- _Description of the task_: Edit the material below so that every "Lamm" becomes "Kalb", leaving everything else unchanged. Omit the pictures from your answer.
--- Supplied information ---
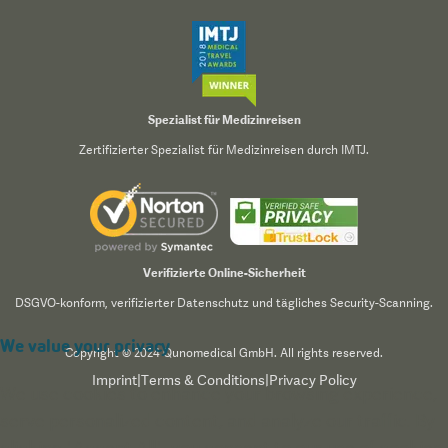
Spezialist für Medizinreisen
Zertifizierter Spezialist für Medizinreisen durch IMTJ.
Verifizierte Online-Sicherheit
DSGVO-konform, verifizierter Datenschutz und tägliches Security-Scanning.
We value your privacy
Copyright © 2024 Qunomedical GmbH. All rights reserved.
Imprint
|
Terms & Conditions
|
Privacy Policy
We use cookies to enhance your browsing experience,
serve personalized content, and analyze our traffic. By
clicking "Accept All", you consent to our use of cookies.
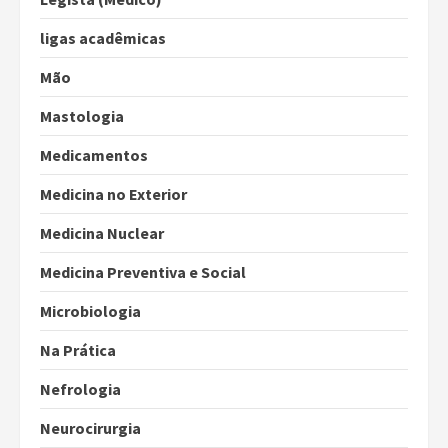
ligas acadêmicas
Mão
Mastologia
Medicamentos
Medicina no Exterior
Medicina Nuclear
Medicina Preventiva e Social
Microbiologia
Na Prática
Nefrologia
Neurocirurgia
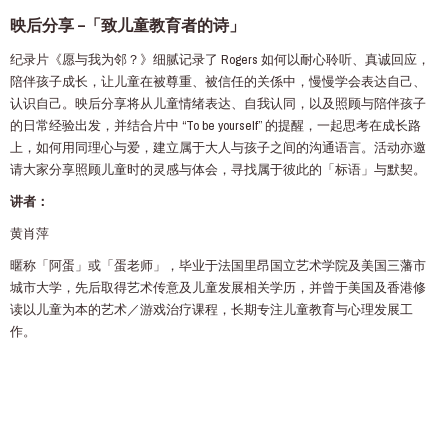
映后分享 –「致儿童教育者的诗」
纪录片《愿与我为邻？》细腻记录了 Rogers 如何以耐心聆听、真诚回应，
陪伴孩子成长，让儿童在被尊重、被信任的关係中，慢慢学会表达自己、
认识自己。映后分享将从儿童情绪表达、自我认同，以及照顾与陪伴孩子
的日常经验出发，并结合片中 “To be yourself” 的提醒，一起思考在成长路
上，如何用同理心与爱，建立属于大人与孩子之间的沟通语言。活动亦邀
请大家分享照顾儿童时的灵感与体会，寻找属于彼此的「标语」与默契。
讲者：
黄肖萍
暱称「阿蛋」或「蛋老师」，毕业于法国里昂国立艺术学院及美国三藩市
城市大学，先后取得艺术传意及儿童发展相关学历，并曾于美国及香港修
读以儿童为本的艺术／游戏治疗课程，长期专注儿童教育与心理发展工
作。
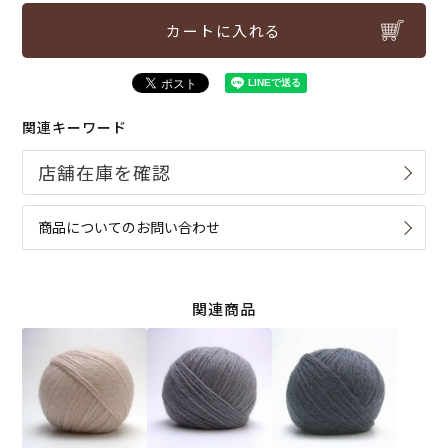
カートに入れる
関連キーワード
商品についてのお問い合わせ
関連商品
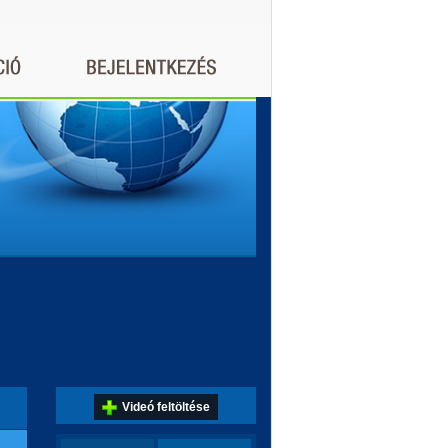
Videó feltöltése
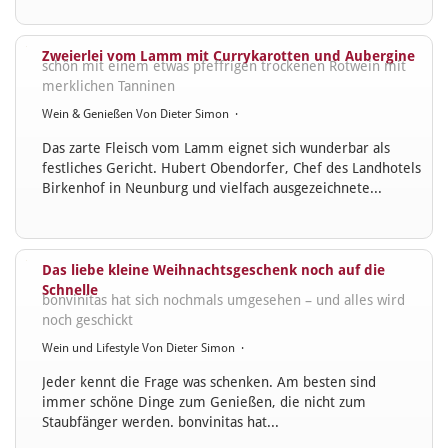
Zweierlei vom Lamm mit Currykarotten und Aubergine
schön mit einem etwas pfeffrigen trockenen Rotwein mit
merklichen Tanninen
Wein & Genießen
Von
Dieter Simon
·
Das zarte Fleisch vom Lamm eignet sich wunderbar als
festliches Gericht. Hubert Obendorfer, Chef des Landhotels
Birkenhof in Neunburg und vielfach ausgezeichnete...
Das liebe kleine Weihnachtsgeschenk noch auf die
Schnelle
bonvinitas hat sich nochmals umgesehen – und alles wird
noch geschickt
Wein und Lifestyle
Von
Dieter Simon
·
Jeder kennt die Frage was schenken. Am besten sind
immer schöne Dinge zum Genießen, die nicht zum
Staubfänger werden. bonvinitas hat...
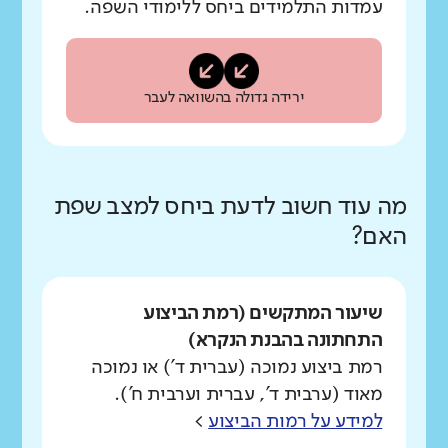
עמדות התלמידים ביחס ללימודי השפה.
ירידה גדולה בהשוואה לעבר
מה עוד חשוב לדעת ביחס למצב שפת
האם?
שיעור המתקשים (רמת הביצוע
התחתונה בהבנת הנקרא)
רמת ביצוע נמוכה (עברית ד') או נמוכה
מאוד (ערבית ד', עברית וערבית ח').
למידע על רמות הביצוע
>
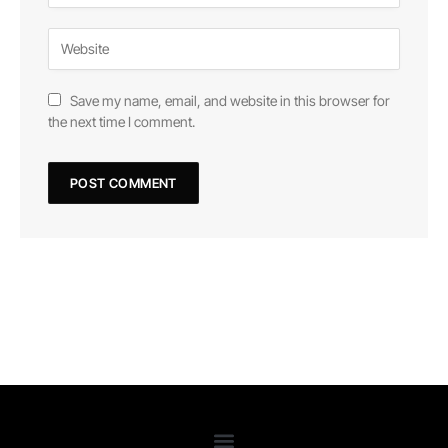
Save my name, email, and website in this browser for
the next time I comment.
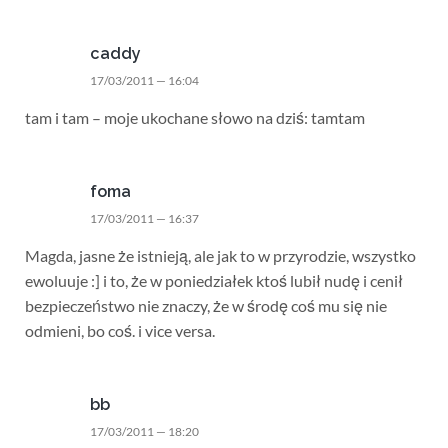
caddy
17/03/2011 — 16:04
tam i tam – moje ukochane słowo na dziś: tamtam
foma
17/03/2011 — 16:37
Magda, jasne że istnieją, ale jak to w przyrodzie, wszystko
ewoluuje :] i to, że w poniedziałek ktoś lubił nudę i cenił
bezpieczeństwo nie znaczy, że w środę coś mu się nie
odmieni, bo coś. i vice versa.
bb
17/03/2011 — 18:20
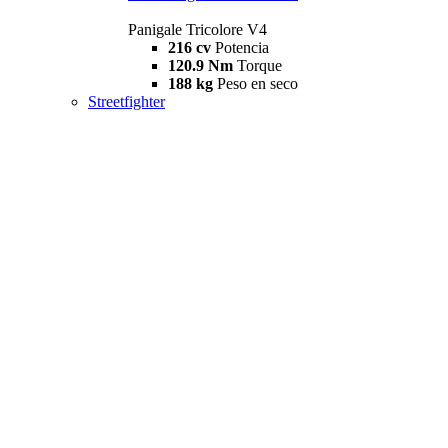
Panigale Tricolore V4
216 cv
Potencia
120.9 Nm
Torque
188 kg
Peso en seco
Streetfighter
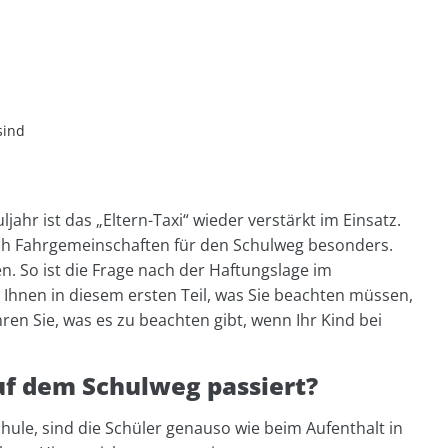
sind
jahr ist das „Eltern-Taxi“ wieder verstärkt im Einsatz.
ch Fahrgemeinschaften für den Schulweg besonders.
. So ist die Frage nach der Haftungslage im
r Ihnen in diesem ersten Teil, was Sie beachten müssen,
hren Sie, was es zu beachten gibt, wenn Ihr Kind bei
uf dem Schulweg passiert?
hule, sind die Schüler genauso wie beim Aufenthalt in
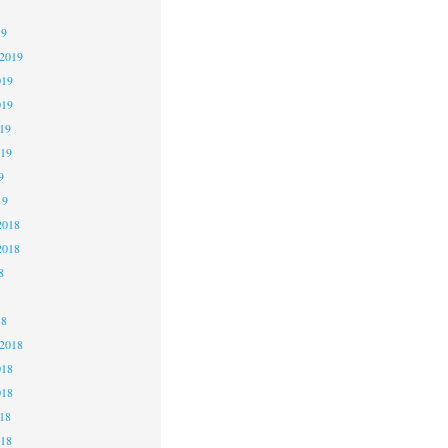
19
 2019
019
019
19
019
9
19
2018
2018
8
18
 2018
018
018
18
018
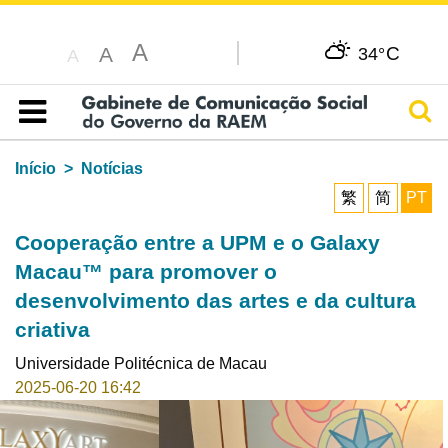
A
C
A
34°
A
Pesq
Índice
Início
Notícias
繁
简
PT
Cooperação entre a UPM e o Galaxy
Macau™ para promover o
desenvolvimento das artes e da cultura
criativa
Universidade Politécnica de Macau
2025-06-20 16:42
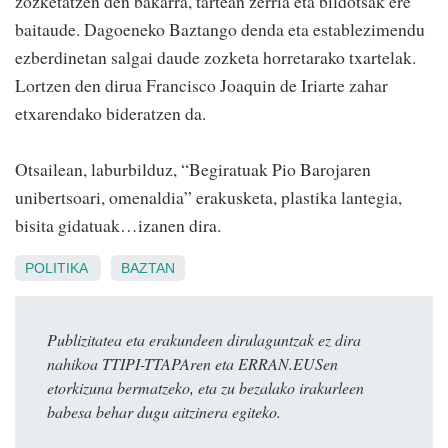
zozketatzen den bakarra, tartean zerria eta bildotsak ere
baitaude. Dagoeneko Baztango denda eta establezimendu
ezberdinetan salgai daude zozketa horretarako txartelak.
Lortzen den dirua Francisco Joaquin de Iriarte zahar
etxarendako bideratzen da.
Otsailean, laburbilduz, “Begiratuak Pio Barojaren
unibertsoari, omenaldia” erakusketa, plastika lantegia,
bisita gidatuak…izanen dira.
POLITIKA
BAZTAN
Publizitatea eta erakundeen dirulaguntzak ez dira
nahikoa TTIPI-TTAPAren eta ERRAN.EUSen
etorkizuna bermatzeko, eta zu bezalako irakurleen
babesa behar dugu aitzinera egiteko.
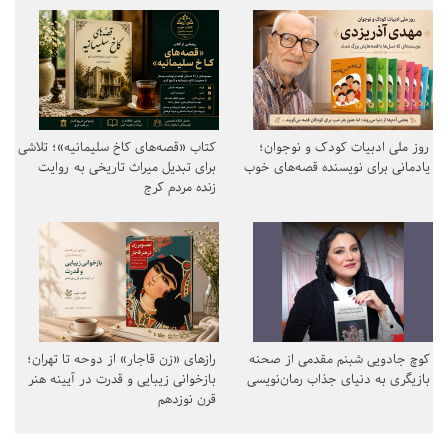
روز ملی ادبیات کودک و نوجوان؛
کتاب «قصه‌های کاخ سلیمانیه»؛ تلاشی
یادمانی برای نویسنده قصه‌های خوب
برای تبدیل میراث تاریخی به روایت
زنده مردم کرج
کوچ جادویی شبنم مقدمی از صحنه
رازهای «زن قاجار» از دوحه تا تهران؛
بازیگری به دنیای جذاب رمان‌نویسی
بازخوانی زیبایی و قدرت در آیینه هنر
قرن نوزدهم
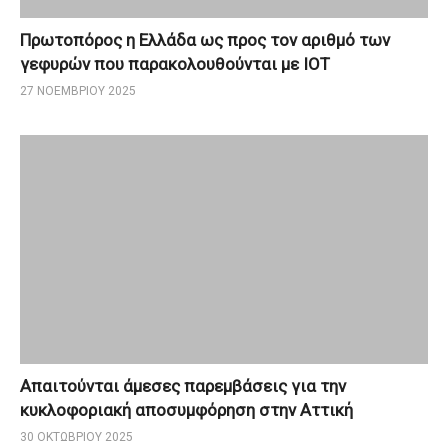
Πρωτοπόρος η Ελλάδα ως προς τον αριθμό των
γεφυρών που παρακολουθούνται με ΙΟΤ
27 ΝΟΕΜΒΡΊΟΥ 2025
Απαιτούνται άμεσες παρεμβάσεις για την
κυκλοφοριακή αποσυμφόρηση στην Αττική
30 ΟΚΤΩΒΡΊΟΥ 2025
---
- _Exercise solution_:
Spezialist für Medizinreisen
Zertifizierter Spezialist für Medizinreisen durch IMTJ.
Verifizierte Online-Sicherheit
DSGVO-konform, verifizierter Datenschutz und tägliches Security-Scanning.
We value your privacy
Copyright © 2024 Qunomedical GmbH. All rights reserved.
Imprint
|
Terms & Conditions
|
Privacy Policy
We use cookies to enhance your browsing experience,
serve personalized content, and analyze our traffic. By
clicking "Accept All", you consent to our use of cookies.
ligas acadêmicas
Mão
Mastologia
Medicamentos
Medicina no Exterior
Medicina Nuclear
Medicina Preventiva e Social
Microbiologia
Na Prática
Nefrologia
Neurocirurgia
映后分享 –「致儿童教育者的诗」
纪录片《愿与我为邻？》细腻记录了 Rogers 如何以耐心聆听、真诚回应，
陪伴孩子成长，让儿童在被尊重、被信任的关係中，慢慢学会表达自己、
认识自己。映后分享将从儿童情绪表达、自我认同，以及照顾与陪伴孩子
的日常经验出发，并结合片中 “To be yourself” 的提醒，一起思考在成长路
上，如何用同理心与爱，建立属于大人与孩子之间的沟通语言。活动亦邀
请大家分享照顾儿童时的灵感与体会，寻找属于彼此的「标语」与默契。
讲者：
黄肖萍
暱称「阿蛋」或「蛋老师」，毕业于法国里昂国立艺术学院及美国三藩市
城市大学，先后取得艺术传意及儿童发展相关学历，并曾于美国及香港修
读以儿童为本的艺术／游戏治疗课程，长期专注儿童教育与心理发展工
作。
カートに入れる
関連キーワード
商品についてのお問い合わせ
関連商品
Videó feltöltése
Zweierlei vom Kalb mit Currykarotten und Aubergine
schön mit einem etwas pfeffrigen trockenen Rotwein mit
merklichen Tanninen
Wein & Genießen
Von
Dieter Simon
·
Das zarte Fleisch vom Kalb eignet sich wunderbar als
festliches Gericht. Hubert Obendorfer, Chef des Landhotels
Birkenhof in Neunburg und vielfach ausgezeichnete...
Das liebe kleine Weihnachtsgeschenk noch auf die
Schnelle
bonvinitas hat sich nochmals umgesehen – und alles wird
noch geschickt
Wein und Lifestyle
Von
Dieter Simon
·
Jeder kennt die Frage was schenken. Am besten sind
immer schöne Dinge zum Genießen, die nicht zum
Staubfänger werden. bonvinitas hat...
עמדות התלמידים ביחס ללימודי השפה.
ירידה גדולה בהשוואה לעבר
מה עוד חשוב לדעת ביחס למצב שפת
האם?
שיעור המתקשים (רמת הביצוע
התחתונה בהבנת הנקרא)
רמת ביצוע נמוכה (עברית ד') או נמוכה
מאוד (ערבית ד', עברית וערבית ח').
למידע על רמות הביצוע
>
Save my name, email, and website in this browser for
the next time I comment.
caddy
17/03/2011 — 16:04
tam i tam – moje ukochane słowo na dziś: tamtam
foma
17/03/2011 — 16:37
Magda, jasne że istnieją, ale jak to w przyrodzie, wszystko
ewoluuje :] i to, że w poniedziałek ktoś lubił nudę i cenił
bezpieczeństwo nie znaczy, że w środę coś mu się nie
odmieni, bo coś. i vice versa.
bb
17/03/2011 — 18:20
Panigale Tricolore V4
216 cv
Potencia
120.9 Nm
Torque
188 kg
Peso en seco
Streetfighter
sind
jahr ist das „Eltern-Taxi“ wieder verstärkt im Einsatz.
ch Fahrgemeinschaften für den Schulweg besonders.
. So ist die Frage nach der Haftungslage im
r Ihnen in diesem ersten Teil, was Sie beachten müssen,
hren Sie, was es zu beachten gibt, wenn Ihr Kind bei
uf dem Schulweg passiert?
hule, sind die Schüler genauso wie beim Aufenthalt in
19
 2019
019
019
19
019
9
19
2018
2018
8
18
 2018
018
018
18
018
A
C
A
34°
A
Pesq
Índice
Início
Notícias
繁
简
PT
Cooperação entre a UPM e o Galaxy
Macau™ para promover o
desenvolvimento das artes e da cultura
criativa
Universidade Politécnica de Macau
2025-06-20 16:42
zozketatzen den bakarra, tartean zerria eta bildotsak ere
baitaude. Dagoeneko Baztango denda eta establezimendu
ezberdinetan salgai daude zozketa horretarako txartelak.
Lortzen den dirua Francisco Joaquin de Iriarte zahar
etxarendako bideratzen da.
Otsailean, laburbilduz, “Begiratuak Pio Barojaren
unibertsoari, omenaldia” erakusketa, plastika lantegia,
bisita gidatuak…izanen dira.
POLITIKA
BAZTAN
Publizitatea eta erakundeen dirulaguntzak ez dira
nahikoa TTIPI-TTAPAren eta ERRAN.EUSen
etorkizuna bermatzeko, eta zu bezalako irakurleen
babesa behar dugu aitzinera egiteko.
روز ملی ادبیات کودک و نوجوان؛
کتاب «قصه‌های کاخ سلیمانیه»؛ تلاشی
یادمانی برای نویسنده قصه‌های خوب
برای تبدیل میراث تاریخی به روایت
زنده مردم کرج
کوچ جادویی شبنم مقدمی از صحنه
رازهای «زن قاجار» از دوحه تا تهران؛
بازیگری به دنیای جذاب رمان‌نویسی
بازخوانی زیبایی و قدرت در آیینه هنر
قرن نوزدهم
Πρωτοπόρος η Ελλάδα ως προς τον αριθμό των
γεφυρών που παρακολουθούνται με ΙΟΤ
27 ΝΟΕΜΒΡΊΟΥ 2025
Απαιτούνται άμεσες παρεμβάσεις για την
κυκλοφοριακή αποσυμφόρηση στην Αττική
30 ΟΚΤΩΒΡΊΟΥ 2025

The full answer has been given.